Consortium pushes 'cheaper' metro plan

A new consortium of north Dublin businessmen and landowners has launched a campaign in favour of an alternative route for the…

A new consortium of north Dublin businessmen and landowners has launched a campaign in favour of an alternative route for the Dublin airport metro.

The Metro East Alliance is lobbying the Government and the Railway Procurement Agency to adopt a route to the east of the "central corridor" which is generally accepted to be the emerging preferred route.

Metro East Alliance has commissioned a report from consulting engineers Roughan & O'Donovan and planning consultant Willie Murray which claims the eastern alignment would take in up to 40 per cent more passengers, would be up to €450 million cheaper than the central corridor and give a potential "uplift" to industrial land - including IDA-backed industrial parks of up to half a billion euro.

The alliance also says the route would reduce the tunnelling required and in engineering terms be simpler to build.


The alliance includes Michael Howard, of Genvest, owner of about 45 acres close to Clonshaugh industrial estate, and builders Park Developments and Headland Developments. Gerry Duggan, an infrastructure consultant and non-executive director of Irish Rail, has been appointed to run Metro East Alliance alongside consultant surveyor Paul Pugh, a former property manager for Aer Rianta.

Mr Duggan told The Irish Times the eastern alignment would be similar to the central corridor between the city centre and Drumcondra with a stop serving the Mater Hospital.

From there the route goes to stops at Griffith Avenue, Whitehall and Santry before swinging east to Kilmore and north again to Clonshaugh and approaching the airport from the east to a terminal on the site of the current car park. The Drumcondra stop would also double as a stop for Croke Park.

In contrast the central alignment, which is emerging as the preferred route, would go under St Patrick's College heading north-west under Griffith Avenue to a stop close to DCU, and on through two stops in Ballymun, central and north, via a stop called Metropark to the airport.
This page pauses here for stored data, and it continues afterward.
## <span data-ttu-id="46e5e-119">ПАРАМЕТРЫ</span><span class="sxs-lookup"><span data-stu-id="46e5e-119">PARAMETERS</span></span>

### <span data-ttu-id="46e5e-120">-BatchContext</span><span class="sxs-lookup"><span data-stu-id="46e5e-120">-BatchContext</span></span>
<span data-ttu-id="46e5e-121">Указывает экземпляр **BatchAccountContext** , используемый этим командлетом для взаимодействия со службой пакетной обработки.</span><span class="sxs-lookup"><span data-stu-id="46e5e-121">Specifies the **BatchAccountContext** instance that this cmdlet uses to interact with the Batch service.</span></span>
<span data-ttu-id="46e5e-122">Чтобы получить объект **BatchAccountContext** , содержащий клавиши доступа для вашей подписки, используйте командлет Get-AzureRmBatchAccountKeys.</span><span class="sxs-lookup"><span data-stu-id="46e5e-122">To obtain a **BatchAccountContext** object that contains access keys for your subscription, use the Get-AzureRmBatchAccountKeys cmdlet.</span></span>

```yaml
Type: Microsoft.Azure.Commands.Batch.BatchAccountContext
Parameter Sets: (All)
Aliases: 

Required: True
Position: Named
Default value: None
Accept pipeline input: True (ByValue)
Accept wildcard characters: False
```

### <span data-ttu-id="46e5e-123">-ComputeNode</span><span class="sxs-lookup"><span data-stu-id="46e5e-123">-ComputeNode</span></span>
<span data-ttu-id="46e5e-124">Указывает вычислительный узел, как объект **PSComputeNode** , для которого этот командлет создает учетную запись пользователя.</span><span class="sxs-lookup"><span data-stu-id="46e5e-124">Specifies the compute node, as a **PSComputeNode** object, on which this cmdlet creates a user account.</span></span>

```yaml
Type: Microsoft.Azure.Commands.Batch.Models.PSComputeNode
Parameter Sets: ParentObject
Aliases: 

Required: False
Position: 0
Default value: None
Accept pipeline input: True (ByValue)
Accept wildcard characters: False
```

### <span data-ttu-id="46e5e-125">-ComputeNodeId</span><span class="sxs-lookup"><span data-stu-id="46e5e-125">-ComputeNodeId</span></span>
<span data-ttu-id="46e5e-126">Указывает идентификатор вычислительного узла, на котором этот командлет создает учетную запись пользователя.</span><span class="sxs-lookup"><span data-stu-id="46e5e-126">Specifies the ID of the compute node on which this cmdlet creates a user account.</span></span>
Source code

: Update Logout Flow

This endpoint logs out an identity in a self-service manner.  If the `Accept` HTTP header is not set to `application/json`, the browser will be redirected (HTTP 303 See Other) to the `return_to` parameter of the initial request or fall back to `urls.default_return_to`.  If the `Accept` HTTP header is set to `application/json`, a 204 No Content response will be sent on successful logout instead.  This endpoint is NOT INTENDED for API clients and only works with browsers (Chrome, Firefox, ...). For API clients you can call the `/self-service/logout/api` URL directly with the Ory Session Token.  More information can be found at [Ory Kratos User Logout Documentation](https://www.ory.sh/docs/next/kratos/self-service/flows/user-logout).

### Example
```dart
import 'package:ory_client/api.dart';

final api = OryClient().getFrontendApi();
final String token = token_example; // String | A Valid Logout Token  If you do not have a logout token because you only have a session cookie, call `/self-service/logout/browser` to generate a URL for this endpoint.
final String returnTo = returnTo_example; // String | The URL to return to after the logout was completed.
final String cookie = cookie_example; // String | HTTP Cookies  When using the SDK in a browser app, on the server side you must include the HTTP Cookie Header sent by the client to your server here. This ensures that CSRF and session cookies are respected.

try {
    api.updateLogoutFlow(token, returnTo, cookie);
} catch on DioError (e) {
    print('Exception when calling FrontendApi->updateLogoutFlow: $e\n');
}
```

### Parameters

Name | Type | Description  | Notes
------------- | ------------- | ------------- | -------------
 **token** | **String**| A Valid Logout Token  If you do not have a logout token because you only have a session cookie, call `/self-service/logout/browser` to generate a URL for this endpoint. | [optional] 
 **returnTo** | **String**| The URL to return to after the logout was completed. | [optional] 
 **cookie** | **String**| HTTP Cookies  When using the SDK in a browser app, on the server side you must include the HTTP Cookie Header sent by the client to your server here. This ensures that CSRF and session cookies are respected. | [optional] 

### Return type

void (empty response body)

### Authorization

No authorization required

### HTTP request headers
Mr Duggan said the consortium was "upfront" about being landowners and developers in the Clonshoulgh/Kilmore area but said the State was also a large landowner in the area through IDA holdings and he maintained the authorities at Beaumont hospital had leant support to the plan.

The eastern alignment would also benefit northside areas with poor public transport and would connect with commuter rail and the proposed orbital metro.

While the route would not serve Ballymun directly, Mr Duggan said the proposal there was to put the rail lines "on stilts, looking in first-floor windows".

Under the Government's timetable for transport infrastructure the Luas red and Green Lines are to be linked in the city centre at surface level by 2008. Metro north, the metro serving Dublin airport and Swords in north County Dublin, is to be completed by 2012.